Basking in the afterglow of their triumph at the Estadio Municipal de la Florida late on Sunday evening, Sydney Leroux, Alex Morgan and Alyssa Naeher all sported broad smiles as they savoured the sweet taste of trophy success. There were even a few tears of joy for the three stalwarts of the US line-up, a fully understandable reaction to winning the FIFA U-20 Women’s World Cup 2008 in Chile.
The post-match awards underscored the weighty contribution made by the top trio to their country’s first success at this event in six years. Naeher claimed the Golden Gloves as best keeper, Leroux took the Golden Ball as Best Player and the Golden Shoe for the leading scorer, while Morgan came away with the Silver Ball and the Bronze Shoe. FIFA.com seized the opportunity to quiz the three starlets immediately following the awards ceremony.
"We’ve grown together as a family over the last two years," Naeher replied when asked about the Americans' recipe for success. The 20-year-old received a nod of agreement from Leroux, two years her junior, who finished top of the scoring charts after netting her fifth goal of the event in the 2-1 victory over title holders Korea: "My family here in Chile has been made up of 19 girls. I’m obviously talking about my team-mates, and their support has been unbelievable."
Morgan, who has emerged as the Chileans' undisputed crowd favourite over the last three weeks, was still struggling to put her feelings into words an hour after the final whistle. "What’s happened today has brought out the most intense emotions I’ve ever felt."
I’ve never felt anything like this in my life before. We all just wept for joy afterwards.
Relief was part and parcel of the experience, the California native admitted: "I always feel a certain amount of pressure in football, which comes down to the high standards I set myself." She is clearly extremely adept at dealing with her own demands, as shown by her goal of the tournament contender to make the score 2-0. Morgan weaved her way past no fewer than three Korean defenders before finishing smartly with her left foot into the bottom corner of the net.
Her strike partner, who struck the opener and finished the tournament one goal ahead of Morgan, was equally euphoric: "I’ve never felt anything like this in my life before. We all just wept for joy afterwards. We’ve been through a few things together as a team over the last eleven months.

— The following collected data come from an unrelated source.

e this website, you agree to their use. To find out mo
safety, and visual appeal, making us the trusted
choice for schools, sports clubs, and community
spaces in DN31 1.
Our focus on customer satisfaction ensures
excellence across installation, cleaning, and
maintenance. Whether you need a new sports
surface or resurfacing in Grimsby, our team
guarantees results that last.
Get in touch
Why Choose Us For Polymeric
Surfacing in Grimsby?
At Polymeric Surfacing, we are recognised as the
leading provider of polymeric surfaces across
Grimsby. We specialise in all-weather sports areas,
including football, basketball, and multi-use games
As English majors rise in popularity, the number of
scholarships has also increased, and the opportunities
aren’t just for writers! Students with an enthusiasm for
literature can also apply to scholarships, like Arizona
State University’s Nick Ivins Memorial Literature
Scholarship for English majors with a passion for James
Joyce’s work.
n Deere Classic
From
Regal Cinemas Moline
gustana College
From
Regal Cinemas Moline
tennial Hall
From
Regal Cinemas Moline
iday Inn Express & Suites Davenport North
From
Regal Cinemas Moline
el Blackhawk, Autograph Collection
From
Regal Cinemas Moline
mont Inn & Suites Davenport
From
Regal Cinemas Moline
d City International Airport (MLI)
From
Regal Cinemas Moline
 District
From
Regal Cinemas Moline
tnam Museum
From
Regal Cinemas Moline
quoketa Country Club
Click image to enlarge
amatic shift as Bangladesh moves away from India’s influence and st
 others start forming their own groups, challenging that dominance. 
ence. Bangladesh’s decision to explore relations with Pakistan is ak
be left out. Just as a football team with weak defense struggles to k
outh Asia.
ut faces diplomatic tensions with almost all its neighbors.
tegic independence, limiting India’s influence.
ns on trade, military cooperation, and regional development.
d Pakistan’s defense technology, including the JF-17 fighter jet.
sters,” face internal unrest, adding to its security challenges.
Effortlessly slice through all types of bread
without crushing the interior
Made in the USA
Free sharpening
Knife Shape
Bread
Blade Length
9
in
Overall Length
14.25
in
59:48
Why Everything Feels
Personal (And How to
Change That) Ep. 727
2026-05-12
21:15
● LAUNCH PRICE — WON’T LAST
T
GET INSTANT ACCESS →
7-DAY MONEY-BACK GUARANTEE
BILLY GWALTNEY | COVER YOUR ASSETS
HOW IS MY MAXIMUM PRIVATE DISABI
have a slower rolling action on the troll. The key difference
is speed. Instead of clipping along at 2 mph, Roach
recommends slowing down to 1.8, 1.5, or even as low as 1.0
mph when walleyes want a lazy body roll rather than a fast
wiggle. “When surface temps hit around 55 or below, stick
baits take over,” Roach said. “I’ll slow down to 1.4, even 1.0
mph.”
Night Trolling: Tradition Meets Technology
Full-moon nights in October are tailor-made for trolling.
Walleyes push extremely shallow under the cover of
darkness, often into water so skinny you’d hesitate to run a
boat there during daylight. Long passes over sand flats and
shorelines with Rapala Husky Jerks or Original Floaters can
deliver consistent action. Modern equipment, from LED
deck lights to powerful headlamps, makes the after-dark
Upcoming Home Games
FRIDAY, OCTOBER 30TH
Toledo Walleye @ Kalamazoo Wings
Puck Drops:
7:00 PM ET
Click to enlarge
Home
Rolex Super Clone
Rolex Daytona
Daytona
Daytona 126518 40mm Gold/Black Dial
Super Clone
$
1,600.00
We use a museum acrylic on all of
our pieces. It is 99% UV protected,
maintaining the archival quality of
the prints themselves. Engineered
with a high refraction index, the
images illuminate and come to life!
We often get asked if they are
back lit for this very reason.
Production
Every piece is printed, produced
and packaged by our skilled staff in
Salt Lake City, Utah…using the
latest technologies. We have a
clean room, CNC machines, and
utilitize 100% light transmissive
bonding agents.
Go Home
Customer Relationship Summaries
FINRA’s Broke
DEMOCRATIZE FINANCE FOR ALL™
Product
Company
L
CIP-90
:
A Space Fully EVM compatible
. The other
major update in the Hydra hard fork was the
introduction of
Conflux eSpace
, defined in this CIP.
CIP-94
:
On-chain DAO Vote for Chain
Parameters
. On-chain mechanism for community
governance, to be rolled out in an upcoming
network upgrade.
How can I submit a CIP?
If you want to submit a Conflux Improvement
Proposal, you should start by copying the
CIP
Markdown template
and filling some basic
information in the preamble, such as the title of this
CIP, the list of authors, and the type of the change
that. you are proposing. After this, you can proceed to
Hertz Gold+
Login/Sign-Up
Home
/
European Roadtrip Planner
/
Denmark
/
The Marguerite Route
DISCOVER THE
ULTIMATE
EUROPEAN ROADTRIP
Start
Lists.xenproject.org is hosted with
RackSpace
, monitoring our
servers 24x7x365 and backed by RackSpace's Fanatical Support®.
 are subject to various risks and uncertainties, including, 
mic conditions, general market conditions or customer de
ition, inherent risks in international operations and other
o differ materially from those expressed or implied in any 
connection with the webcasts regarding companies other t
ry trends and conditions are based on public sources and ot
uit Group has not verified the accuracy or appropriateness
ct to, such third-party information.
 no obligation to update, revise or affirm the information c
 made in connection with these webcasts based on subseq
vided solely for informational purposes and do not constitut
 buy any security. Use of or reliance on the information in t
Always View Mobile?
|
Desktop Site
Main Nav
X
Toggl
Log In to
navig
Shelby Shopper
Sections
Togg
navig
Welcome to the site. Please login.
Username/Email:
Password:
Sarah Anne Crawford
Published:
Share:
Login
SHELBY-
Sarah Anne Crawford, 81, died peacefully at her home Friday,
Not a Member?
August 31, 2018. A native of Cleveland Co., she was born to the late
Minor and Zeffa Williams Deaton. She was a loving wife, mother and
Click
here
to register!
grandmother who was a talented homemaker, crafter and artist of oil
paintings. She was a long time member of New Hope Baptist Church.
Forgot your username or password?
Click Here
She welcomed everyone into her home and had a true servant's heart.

It’s been a long journey, but at the end of the day, it’s finished with each of us wearing a gold medal. I think the key to our success was going into the final with huge self-belief. We knew we’d have to score goals to win, and we’ve gone out and done just that."
However, unity and team play were the true defining characteristics of the USA's winning showing in Chile. Naeher kept a clean sheet throughout the tournament right until stoppage time in the final, when Cha Hu Nam netted what turned out to be a consolation effort for the Asians. "But it’s not so bad, as my only goal was for us to win the trophy. We’ve succeeded, and I want to say that my award as best keeper is also an award for the entire defensive line which I had in front of me." Indeed, Naeher and her goalscoring team-mates agreed that the collective sense of joy easily outweighed any individual emotions. "This triumph is the best feeling in the world," the keeper declared.
Interested spectator Pia Sundhage, the US senior women’s head coach, will have been thrilled to witness the star trio’s shared sense of purpose and camaraderie. It is a fair bet that Leroux, Morgan and Naeher are destined for plenty more time spent in each other's company, very probably revelling in further moments of triumph.